----- Çalışma metni

CGTN yazarı Cao Beidan, Çin Cumhurbaşkanı Xi Jinping’in konuşmasını değerlendirdi.
CGTN yazarı Cao Beidan,değerlendirmesinde, “75 yıldır Partimiz, ülkedeki tüm etnik gruplara mensup halklara öncülük ederek, hızlı ekonomik büyüme ve uzun vadeli sosyal istikrar dahil 2 mucize yarattı…” Kısa süre önce Çin Halk Cumhuriyeti’nin kuruluşunun 75. yıl dönümü vesilesiyle düzenlenen resepsiyonda konuşan Çin Cumhurbaşkanı Xi Jinping, Cumhuriyet’in kalkınma yolunu şöyle değerlendirdi:
“Çin Halk Cumhuriyeti’nin tüm yetkileri halka aittir.” Bu, Çin Anayasası’nda yer alan ciddi bir taahhüttür. Çin Halk Cumhuriyeti’nin kuruluşundan sonra, halk meclisi sistemi, çok partili işbirliği ve siyasi danışma gibi önemli siyasi düzenlemelerin hayata geçirilmesiyle, söz konusu taahhüt güvence altında alınmıştır.” ifadelerine yer verdi.
“75 yıl sonra bugün Çin’deki demokrasi ne durumda?” diyen CGTN yazarı Cao Beidan, örnekleri şöyle aktardı:
“2 yıl önce tamamlanan ilçe ve kasaba seviyesindeki halk meclisi seçimlerinde 1 milyardan fazla seçmen, seçme hakkını kullanarak 2,6 milyon halk temsilcisi seçti; her yılın mart ayında düzenlenen Çin Ulusal Halk Meclisi ve Çin Halk Siyasi Danışma Konferansı’nın yıllık toplantılarına katılan temsilciler ve üyeler halkın seslerini aktarıp ülkenin kalkınması için fikirler ifade eder; kentlerdeki siteler ve köylerde vatandaşlar, taban düzeydeki platformlarda onları ilgilendiren meseleler üzerine çözüm yollarını tartışırlar. Çin tarzı demokrasi, hem ülkenin politikalarının saptanmasına hem de halkın günlük yaşamlarını ilgilendiren ayrıntılara yansıyor.

----------
----- Verilen öğeler

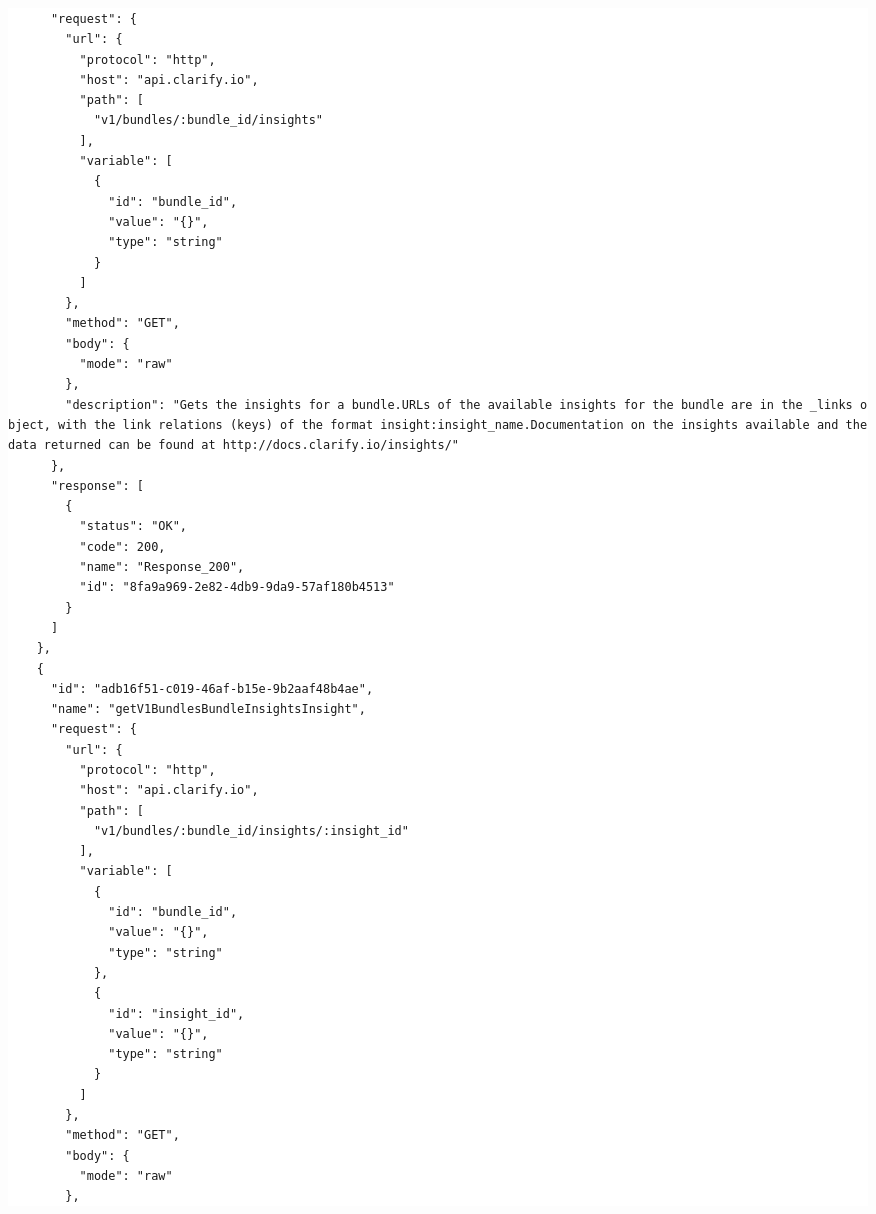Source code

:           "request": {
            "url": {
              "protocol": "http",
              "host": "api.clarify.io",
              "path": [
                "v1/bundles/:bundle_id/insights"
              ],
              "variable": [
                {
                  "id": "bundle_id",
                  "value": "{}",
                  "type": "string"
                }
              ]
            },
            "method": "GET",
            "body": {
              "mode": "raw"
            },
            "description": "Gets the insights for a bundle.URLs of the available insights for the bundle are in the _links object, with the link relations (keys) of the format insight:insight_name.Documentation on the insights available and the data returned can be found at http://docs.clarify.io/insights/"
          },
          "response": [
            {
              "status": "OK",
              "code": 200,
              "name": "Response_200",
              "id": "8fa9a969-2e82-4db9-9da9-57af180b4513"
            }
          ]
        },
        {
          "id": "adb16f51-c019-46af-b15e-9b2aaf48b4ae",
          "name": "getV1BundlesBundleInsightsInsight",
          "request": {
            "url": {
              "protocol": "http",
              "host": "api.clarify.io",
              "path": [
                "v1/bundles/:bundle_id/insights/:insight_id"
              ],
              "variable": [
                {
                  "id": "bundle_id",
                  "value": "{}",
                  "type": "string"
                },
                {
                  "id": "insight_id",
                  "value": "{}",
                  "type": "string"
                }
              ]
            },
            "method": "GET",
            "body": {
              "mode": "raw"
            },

----------
----- Verilen öğeler

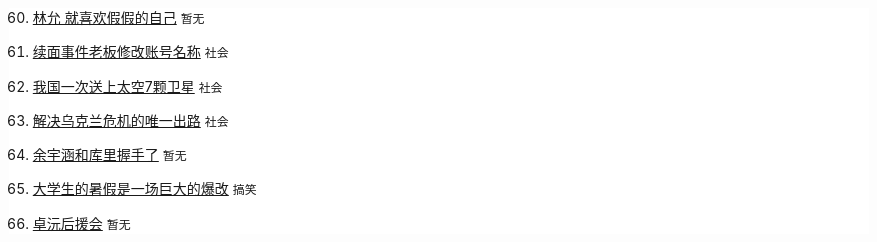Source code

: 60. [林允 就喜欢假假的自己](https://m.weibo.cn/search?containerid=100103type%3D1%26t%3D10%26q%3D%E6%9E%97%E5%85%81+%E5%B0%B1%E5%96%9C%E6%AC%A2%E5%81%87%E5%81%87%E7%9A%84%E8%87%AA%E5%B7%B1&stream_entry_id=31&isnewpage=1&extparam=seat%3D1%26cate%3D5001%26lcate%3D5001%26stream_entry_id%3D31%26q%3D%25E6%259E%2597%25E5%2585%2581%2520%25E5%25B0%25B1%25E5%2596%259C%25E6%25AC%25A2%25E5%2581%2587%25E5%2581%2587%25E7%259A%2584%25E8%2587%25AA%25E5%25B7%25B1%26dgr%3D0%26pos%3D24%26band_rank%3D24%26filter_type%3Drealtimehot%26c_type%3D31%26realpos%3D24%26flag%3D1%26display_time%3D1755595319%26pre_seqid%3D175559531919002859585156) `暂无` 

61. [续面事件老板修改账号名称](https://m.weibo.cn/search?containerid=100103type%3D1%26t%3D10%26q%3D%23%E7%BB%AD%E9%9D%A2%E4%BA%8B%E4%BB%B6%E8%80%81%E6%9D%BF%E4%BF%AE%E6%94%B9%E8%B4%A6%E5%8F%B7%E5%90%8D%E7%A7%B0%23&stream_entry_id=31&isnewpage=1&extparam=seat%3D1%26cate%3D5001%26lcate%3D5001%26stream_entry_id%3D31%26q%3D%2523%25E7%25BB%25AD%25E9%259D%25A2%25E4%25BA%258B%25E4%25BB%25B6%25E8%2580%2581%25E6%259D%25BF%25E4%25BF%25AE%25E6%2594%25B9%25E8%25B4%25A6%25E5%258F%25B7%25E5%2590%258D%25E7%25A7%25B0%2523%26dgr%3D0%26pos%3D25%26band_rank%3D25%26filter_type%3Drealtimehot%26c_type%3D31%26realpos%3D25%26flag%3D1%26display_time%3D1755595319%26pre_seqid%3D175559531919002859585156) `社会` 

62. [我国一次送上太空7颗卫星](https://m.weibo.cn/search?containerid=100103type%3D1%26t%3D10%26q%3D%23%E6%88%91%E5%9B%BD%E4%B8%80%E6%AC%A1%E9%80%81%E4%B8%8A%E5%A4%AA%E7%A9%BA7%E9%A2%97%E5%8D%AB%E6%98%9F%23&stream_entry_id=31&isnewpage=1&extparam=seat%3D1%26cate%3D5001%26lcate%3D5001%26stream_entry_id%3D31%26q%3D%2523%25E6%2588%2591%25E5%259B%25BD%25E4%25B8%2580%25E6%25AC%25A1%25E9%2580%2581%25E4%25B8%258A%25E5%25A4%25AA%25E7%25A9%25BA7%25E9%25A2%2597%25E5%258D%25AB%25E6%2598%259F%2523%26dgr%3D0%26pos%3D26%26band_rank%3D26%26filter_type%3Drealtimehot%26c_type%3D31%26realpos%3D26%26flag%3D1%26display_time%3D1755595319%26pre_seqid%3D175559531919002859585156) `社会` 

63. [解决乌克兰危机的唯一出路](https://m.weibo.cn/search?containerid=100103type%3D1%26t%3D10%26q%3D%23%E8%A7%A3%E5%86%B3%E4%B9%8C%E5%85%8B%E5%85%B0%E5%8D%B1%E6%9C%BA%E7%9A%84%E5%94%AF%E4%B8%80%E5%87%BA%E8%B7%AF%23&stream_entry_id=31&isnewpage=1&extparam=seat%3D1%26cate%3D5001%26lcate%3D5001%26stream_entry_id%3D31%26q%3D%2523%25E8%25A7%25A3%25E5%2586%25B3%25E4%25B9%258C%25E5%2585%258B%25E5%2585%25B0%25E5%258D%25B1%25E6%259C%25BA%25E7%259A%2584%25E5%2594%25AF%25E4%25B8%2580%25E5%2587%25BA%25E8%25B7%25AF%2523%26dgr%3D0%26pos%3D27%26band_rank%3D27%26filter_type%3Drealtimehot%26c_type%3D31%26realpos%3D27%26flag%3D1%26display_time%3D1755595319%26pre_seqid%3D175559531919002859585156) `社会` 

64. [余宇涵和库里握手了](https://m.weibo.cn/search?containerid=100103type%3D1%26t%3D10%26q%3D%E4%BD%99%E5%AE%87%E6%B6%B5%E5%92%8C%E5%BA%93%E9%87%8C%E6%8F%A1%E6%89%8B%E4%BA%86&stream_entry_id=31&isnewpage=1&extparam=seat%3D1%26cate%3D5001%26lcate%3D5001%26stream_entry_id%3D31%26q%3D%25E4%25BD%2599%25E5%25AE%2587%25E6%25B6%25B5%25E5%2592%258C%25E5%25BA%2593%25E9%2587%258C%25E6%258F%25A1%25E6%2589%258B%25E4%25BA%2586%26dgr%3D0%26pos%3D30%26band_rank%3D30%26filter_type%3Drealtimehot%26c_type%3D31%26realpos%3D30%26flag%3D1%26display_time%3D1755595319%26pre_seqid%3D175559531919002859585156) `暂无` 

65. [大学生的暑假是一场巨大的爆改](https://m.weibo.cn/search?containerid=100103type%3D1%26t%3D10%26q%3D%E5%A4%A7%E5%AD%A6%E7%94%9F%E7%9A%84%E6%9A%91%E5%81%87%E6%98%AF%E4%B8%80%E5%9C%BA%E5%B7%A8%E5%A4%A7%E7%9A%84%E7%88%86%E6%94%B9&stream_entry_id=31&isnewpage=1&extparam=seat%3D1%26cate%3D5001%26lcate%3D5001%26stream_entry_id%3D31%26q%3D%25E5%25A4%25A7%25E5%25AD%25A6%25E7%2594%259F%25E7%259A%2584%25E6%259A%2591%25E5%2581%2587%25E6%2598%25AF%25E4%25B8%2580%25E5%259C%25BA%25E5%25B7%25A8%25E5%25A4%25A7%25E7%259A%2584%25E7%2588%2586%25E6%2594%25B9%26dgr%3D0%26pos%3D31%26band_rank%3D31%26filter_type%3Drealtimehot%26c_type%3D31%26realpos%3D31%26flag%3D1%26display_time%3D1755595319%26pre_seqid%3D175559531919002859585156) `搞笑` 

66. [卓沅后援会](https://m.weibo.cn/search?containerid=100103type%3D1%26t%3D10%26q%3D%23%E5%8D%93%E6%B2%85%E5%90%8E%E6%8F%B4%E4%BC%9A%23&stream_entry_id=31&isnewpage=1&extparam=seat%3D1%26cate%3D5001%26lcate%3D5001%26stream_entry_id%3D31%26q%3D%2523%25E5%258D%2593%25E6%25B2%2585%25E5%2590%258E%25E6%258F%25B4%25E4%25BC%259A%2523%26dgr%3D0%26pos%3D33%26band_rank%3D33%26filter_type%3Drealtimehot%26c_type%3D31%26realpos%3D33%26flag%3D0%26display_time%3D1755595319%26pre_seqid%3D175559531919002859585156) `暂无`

----------

Yapılacak görevler:
• 1. Çin'deki demokrasi üzerine metinde, Çin Halk Cumhuriyeti'nin kuruluşundan sonra hayata geçirildiği söylenen önemli siyasi düzenlemeleri sıralayın.
• 2. Lütfen Çin'deki demokrasi üzerine metni kaldığı yerden sürdürün.

Yanıt bölümü:
• 1.
Halk meclisi sistemi
Çok partili işbirliği
Siyasi danışma

• 2.
Özellikle Çin Komünist Partisi 18. Ulusal Kongresi’nin düzenlenmesinden sonra Çin’deki iktidar partisi olan ÇKP, demokrasi siyasetinin gelişme kuralına yönelik anlayışını derinleştirip “Tüm süreçte halk demokrasisi” kavramını ortaya koydu.
Dış dünya, Çin’deki tüm önemli kararların gerekli prosedürlere göre ve demokratik istişareden sonra bilimsel ve demokratik yöntemlerle alındığının farkında. İtalyan uluslararası meseleleri uzmanı Giancarlo Elia Valori, Çin demokrasisinin Çin topraklarında derinlemesine kök saldığını, bugünkü Çin’in dinamik olduğunu ve dünyanın güçlü ülkeleri arasına girdiğini, bunun Çin demokrasisinin iyi ve dinamik olduğunu kanıtladığını dile getirdi.
Son yıllarda dünya ortamında derin değişimler yaşanırken bazı ülkelerin yönetimi kontrolden çıkıyor, buna rağmen bu ülkeler demokrasiyi hegemonya ve çıkarlarını korumanın aleti olarak kullanıp sözde “demokratik dönüşümü” zorla dayatıyor.
Bu arka planda, Çin’in tüm süreçte halk demokrasisi dünyayı düşündürdü. Daha fazla insan bunu kavradı: Demokrasi asla sadece batı tarzında olmamalı; demokrasi az sayıdaki ülkelerin hakları değil; bir ülkenin demokratik olup olmamasına o ülkenin halkları karar verir; demokrasi süs değil, halkın sorunlarının çözülmesi için kullanılır.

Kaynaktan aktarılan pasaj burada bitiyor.